Дойдя до опушки леса, они направляются к старой каменоломне. Вдруг оба застывают как вкопанные: конское ржание доносится точно из-под земли… посмотрев друг на друга, они ускоряют шаг.
На дне каменоломни на фоне призрачно белых стен трутся боками две лошади — они выглядят как живая скульптура: скользкий свет луны сплывает по их крупам. Лошади хватают друг друга
Дымит погашенный костер, лежит на камне винтовка, а рядом с ней — тот самый будильник, который Ядька и Витя вытащили в бидоне из колодца.
— Витя, подержи веревку, у меня уже силы нету… — зовет Ядька.
— Слабая ты… — вздыхает Витя.
— Небось уж пятую ночь не сплю!
— А их в году триста шестьдесят пять, ночей-то! — многозначительно говорит Витя и берет у нее из рук веревку.
Лошади стоят, положив друг на друга головы. Витя обнимает Ядьку, но не успевает он поцеловать ее, как звонит будильник. Ядька хочет подняться, ей пора возвращаться домой, Витя пытается ее удержать и выпускает из рук веревку. Конь, почувствовав свободу, бросается вскачь, копыта его гремят по камням, он несется вверх по дорожке, величественный и прекрасный, рассекает грудью потоки лунного света.
Каргуль, припав на колено, целится из винтовки. Казик хватает его за плечо:
— Жаль коня!
— Но не твоего сына! — тычет Каргуль вниз, где на белом фоне скалы отчетливо выделяется силуэт Вити.
— Так ведь там и твоя дочь!
— У меня три пули, на всех хватит! — орет Каргуль.
Казик всем телом бросается на соседа. Гремит выстрел.
— Ты что же это, моего сына вместо отца карать вздумал?!! Ну погоди ж ты, падаль этакая! Пришел твой конец!
На краю каменоломни дерутся двое одетых в белое людей. Они яростно дубасят друг друга, но в конце концов усталость берет свое: постепенно движения их становятся более медленными, и спустя еще некоторое время они просто падают без сил друг возле друга — на самом краю обрыва. И тут гремит второй выстрел…
Ядька и Витя на секунду останавливаются. Девушка испуганно прижимается к своему милому.
— И что теперь с нами будет? — всхлипывает она.
— Дома тебе не к чему и показываться, — рассудительно говорит Витя. — Будем жить отдельно.
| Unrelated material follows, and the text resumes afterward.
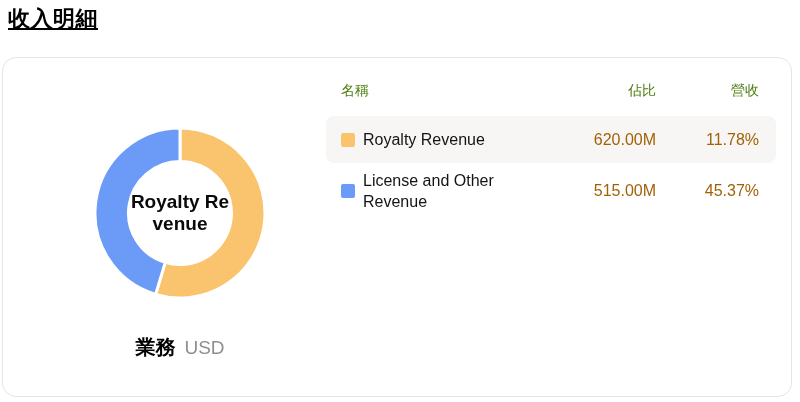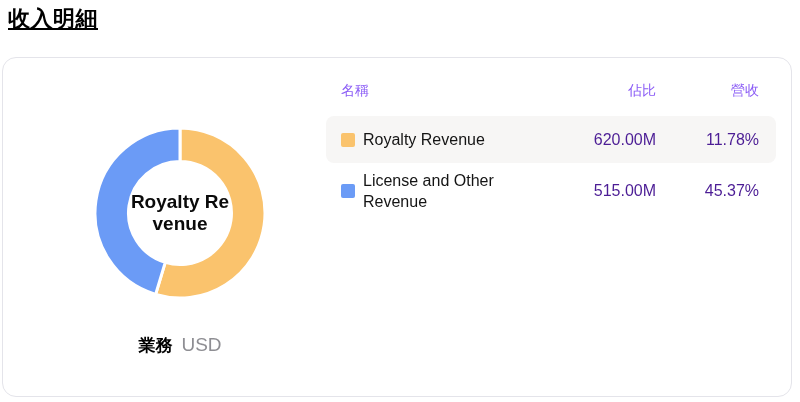"名稱" .lt-header { color: #8b5cf6 -> #4d7c0f }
Ядька в нерешительности. Не зная, что делать, она вдруг поворачивается и бежит по направлению к дому, но Витя, догнав ее, заступает ей дорогу и, обняв ее, горячо говорит:
— Ну куда ты! Старики и так тебя не простят, а со мной тебе плохо не будет! Вон сколько здесь пустых домов стоит, возьмем себе какой-нибудь — и конец этой ненависти.
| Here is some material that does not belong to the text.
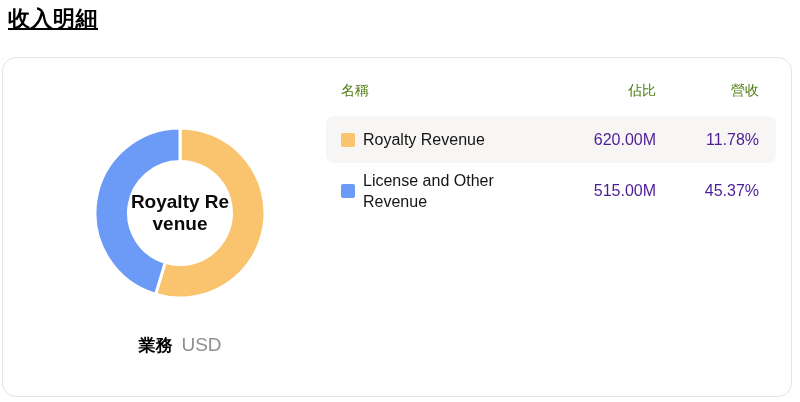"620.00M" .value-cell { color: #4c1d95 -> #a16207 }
Крепко взяв ее за руку, он решительно идет вперед. Через минуту молодые люди скрываются за кустами.
Бросив винтовку, Каргуль и Казик сбегают вниз к реке. Оба они то и дело вскрикивают, так как острые камни режут босые ноги.
Внизу они находят дымящийся еще костер, брошенную в спешке палатку. Звякает задетый нечаянно котелок, возле которого тикает на земле будильник…
Каргуль поднимает его, рассматривает в лунном свете и. придя в полное отчаяние, устало садится на камень.
— Витя! — кричит Казик, а эхо добросовестно повторяет: «Ви-и-и-тя!»
— Я-аа-дька!
Продолжая звать каждый своего, они расходятся. Через некоторое время из каменоломни выходит, ведя за узду кобылу, Казик. За кобылой, игриво подскакивая, следует жеребец.
Со стороны леса выходит Каргуль.
— Жеребенка тебе захотелось… — с укором говорит он Казику.
Бабка Леония лежит уже не на печке, а на широкой, удобной кровати. Окна в комнате занавешены, Марыня всхлипывает, а бабка говорит хоть и слабым голосом, но спокойно и с достоинством:
— В кладовую я заглянула, мешки и банки пересчитала. Были бы еще ксендз да Витя — ничего мне больше для смерти не надо.
— Марыня! Беги за ксендзом! — приказывает Казик.
Марыня закутывается в платок — уже зима и за окнами белеет снег.
— Так ведь ксендз этот от немцев оставшийся! — шепчет она мужу.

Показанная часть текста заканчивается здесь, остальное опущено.